── Exercise data
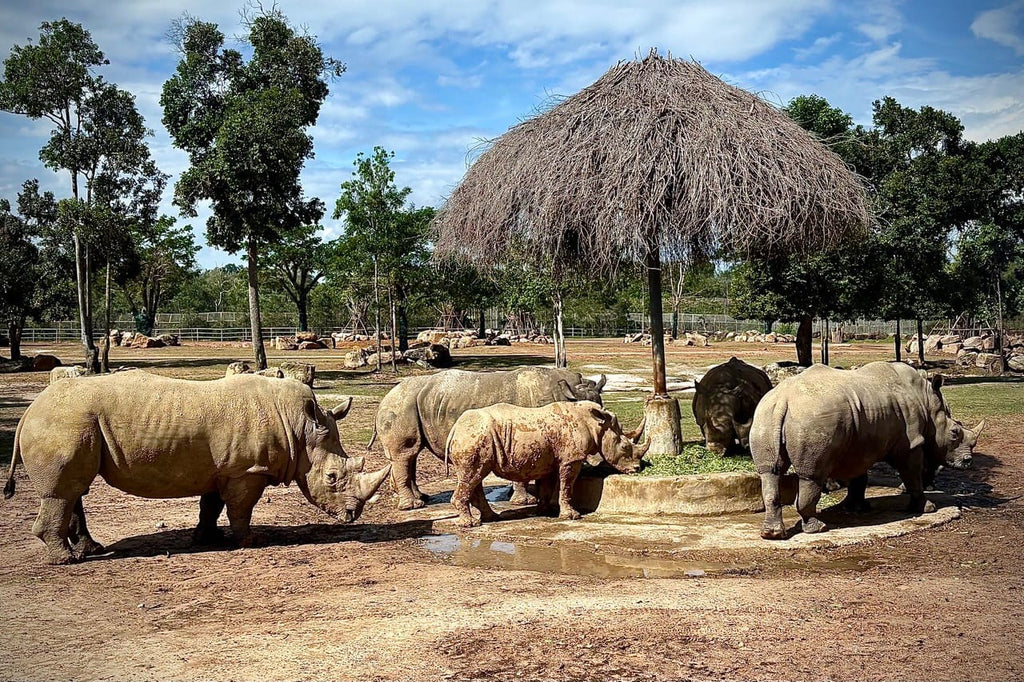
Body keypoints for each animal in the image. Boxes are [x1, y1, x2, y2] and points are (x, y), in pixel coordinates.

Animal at [4, 371, 391, 564]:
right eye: (332, 478)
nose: (352, 516)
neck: (299, 427)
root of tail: (30, 410)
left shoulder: (221, 470)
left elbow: (211, 505)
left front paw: (206, 539)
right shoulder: (246, 471)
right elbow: (240, 508)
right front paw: (251, 541)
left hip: (73, 423)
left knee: (75, 490)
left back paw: (91, 550)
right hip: (65, 423)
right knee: (63, 492)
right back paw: (66, 561)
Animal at [372, 368, 607, 510]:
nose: (598, 463)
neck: (566, 393)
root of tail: (386, 396)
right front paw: (524, 502)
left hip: (411, 404)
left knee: (410, 455)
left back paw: (422, 499)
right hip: (401, 406)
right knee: (405, 454)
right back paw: (413, 506)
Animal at [444, 401, 648, 527]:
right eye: (624, 447)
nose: (636, 469)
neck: (596, 424)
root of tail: (454, 428)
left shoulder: (548, 460)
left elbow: (547, 486)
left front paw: (546, 511)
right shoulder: (571, 459)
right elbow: (567, 486)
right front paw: (572, 516)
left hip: (475, 437)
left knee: (476, 476)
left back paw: (491, 518)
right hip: (475, 436)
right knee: (473, 475)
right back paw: (471, 524)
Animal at [750, 362, 966, 540]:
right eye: (955, 433)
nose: (967, 461)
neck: (926, 401)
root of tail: (782, 401)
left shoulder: (859, 442)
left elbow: (859, 476)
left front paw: (857, 508)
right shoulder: (911, 443)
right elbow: (912, 475)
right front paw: (928, 508)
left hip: (765, 415)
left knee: (769, 472)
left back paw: (772, 534)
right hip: (811, 419)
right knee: (811, 475)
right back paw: (818, 528)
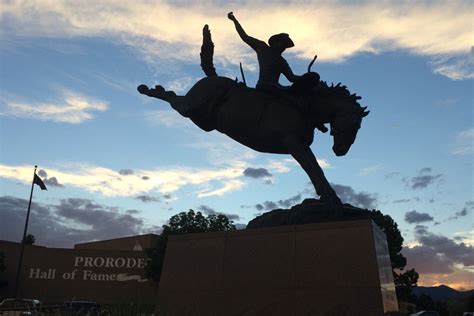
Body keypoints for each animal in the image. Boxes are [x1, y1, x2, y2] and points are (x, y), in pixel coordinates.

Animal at [139, 25, 368, 212]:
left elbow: (315, 167)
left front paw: (330, 197)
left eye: (358, 127)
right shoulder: (292, 142)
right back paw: (149, 90)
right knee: (173, 98)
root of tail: (212, 78)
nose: (341, 150)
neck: (306, 108)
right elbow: (313, 167)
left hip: (202, 120)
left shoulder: (299, 144)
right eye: (353, 124)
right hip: (192, 108)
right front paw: (330, 198)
────
If a record holds a picture, leave the picture out and copy everything else exactly.

**Answer to this exercise:**
Body keypoints for each animal in the image. Boxes are [x1, y1, x2, y2] and points are (x, y), in pixel coordinates.

Animal at [4, 371, 391, 564]:
right eye: (332, 478)
nose: (352, 516)
neck: (299, 427)
root of tail: (30, 410)
left shoulder: (221, 470)
left elbow: (211, 505)
left front paw: (206, 539)
right shoulder: (246, 471)
right elbow: (240, 508)
right front paw: (251, 541)
left hip: (73, 423)
left knee: (75, 490)
left back paw: (91, 550)
right hip: (65, 423)
right knee: (63, 492)
right back paw: (66, 561)
Animal at [372, 368, 607, 510]:
nose: (598, 463)
neck: (566, 393)
root of tail: (386, 396)
right front paw: (524, 502)
left hip: (411, 404)
left knee: (410, 455)
left back paw: (422, 499)
right hip: (401, 406)
right knee: (405, 454)
right back paw: (413, 506)
Animal at [444, 401, 648, 527]:
right eye: (624, 447)
nose: (636, 469)
neck: (596, 424)
root of tail: (454, 428)
left shoulder: (548, 460)
left elbow: (547, 486)
left front paw: (546, 511)
right shoulder: (571, 459)
right elbow: (567, 486)
right front paw: (572, 516)
left hip: (475, 437)
left knee: (476, 476)
left back paw: (491, 518)
right hip: (475, 436)
right knee: (473, 475)
right back paw: (471, 524)
Animal at [750, 362, 966, 540]:
right eye: (955, 433)
nose: (967, 461)
neck: (926, 401)
root of tail: (782, 401)
left shoulder: (859, 442)
left elbow: (859, 476)
left front paw: (857, 508)
right shoulder: (911, 443)
right elbow: (912, 475)
right front paw: (928, 508)
left hip: (765, 415)
left knee: (769, 472)
left back paw: (772, 534)
right hip: (811, 419)
right knee: (811, 475)
right back paw: (818, 528)
Body keypoints for each animal in the image. Boxes are [x1, y1, x2, y2] and points are (x, y), in pixel coordinates.

Animal at [139, 25, 368, 212]:
left elbow: (315, 167)
left front paw: (330, 197)
left eye: (358, 127)
right shoulder: (292, 142)
right back paw: (149, 90)
right knee: (173, 98)
root of tail: (212, 78)
nose: (341, 150)
neck: (306, 108)
right elbow: (313, 167)
left hip: (202, 120)
left shoulder: (299, 144)
right eye: (353, 124)
right hip: (192, 108)
right front paw: (330, 198)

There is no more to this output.